Modern scientists are uncertain as to exactly what types of functions each endocannabinoid provides. The scientific community is sure of one thing: cannabinoids connect two types of cannabinoid receptors in the human body. One such receptor is in the immune system while the other is in the nervous system. Some cannabinoids like marijuana’s THC bind to receptors and generate important anti-inflammatory responses that fight the onset of pain.
Why the Finding is Important
The research performed by McDougle and Das shows there is an enzymatic pathway that converts endocannabinoids generated by omega-3 to form incredibly powerful anti-inflammatory molecules. These molecules connect to the human body’s natural immune system receptors.

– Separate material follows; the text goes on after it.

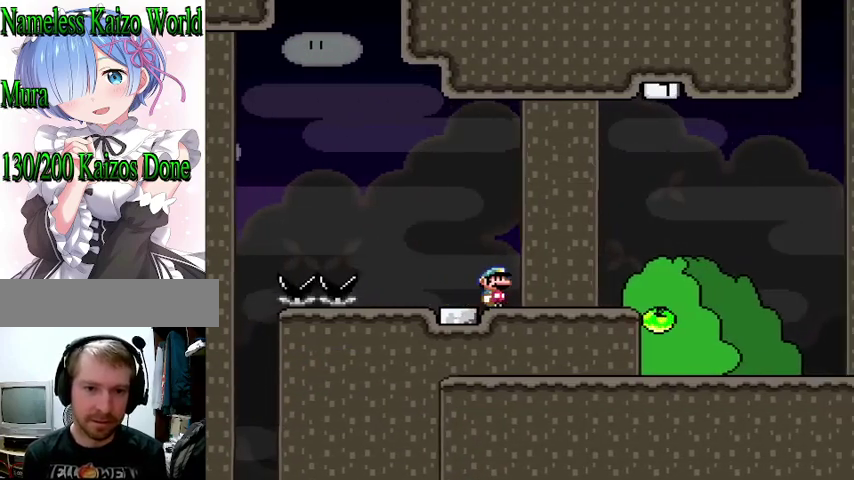
{"buttons": [], "events": [[33, "Y", "up"]]}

In a nutshell, the research shows omega-3 fatty acids create many of the medicinal qualities that result from marijuana. The difference is the consumption of foods containing omega-3 fatty acids does not cause a psychotropic effect.
How You can Take Advantage of the Finding
You have the power to fight inflammation with your body’s natural cannabinoids if you are willing to consume food containing generous amounts of omega-3 fatty acids. Print out this article and place it in your purse or wallet so it is within reach while you shop for groceries.
Here is exactly what you should buy at the grocery store to take advantage of omega-3 fatty acids’ interactions with your body’s natural cannabinoids:
- Soy Milk
- Chia seeds
- Cod liver oil
- Alaskan Salmon
- Salmon oil
- Atlantic Mackerel
- Peanut butter
- Halibut Oysters
- Flour tortillas
- Pumpkin seeds
- Brussels sprouts
- Firm tofu
- Fontina cheese
- Grass-fed beans
- Navy beans
- Winter squash
- Mustard seeds
- Wild Rice
- Red Lentils
Focus on the Seeds!
In particular, flax seeds are especially important as they provide the “good” fat that reduces risk for heart disease. A single tablespoon of flax seeds provides an incredible 2,330 omega-3s, six grams of protein and eight grams of fiber. Chia seeds are also quite helpful, providing more than 2,450 mg of omega-3s in a single tablespoon. These seeds are gluten free and rife with protein, fiber and additional nutrients that help reduce harmful LDL cholesterol.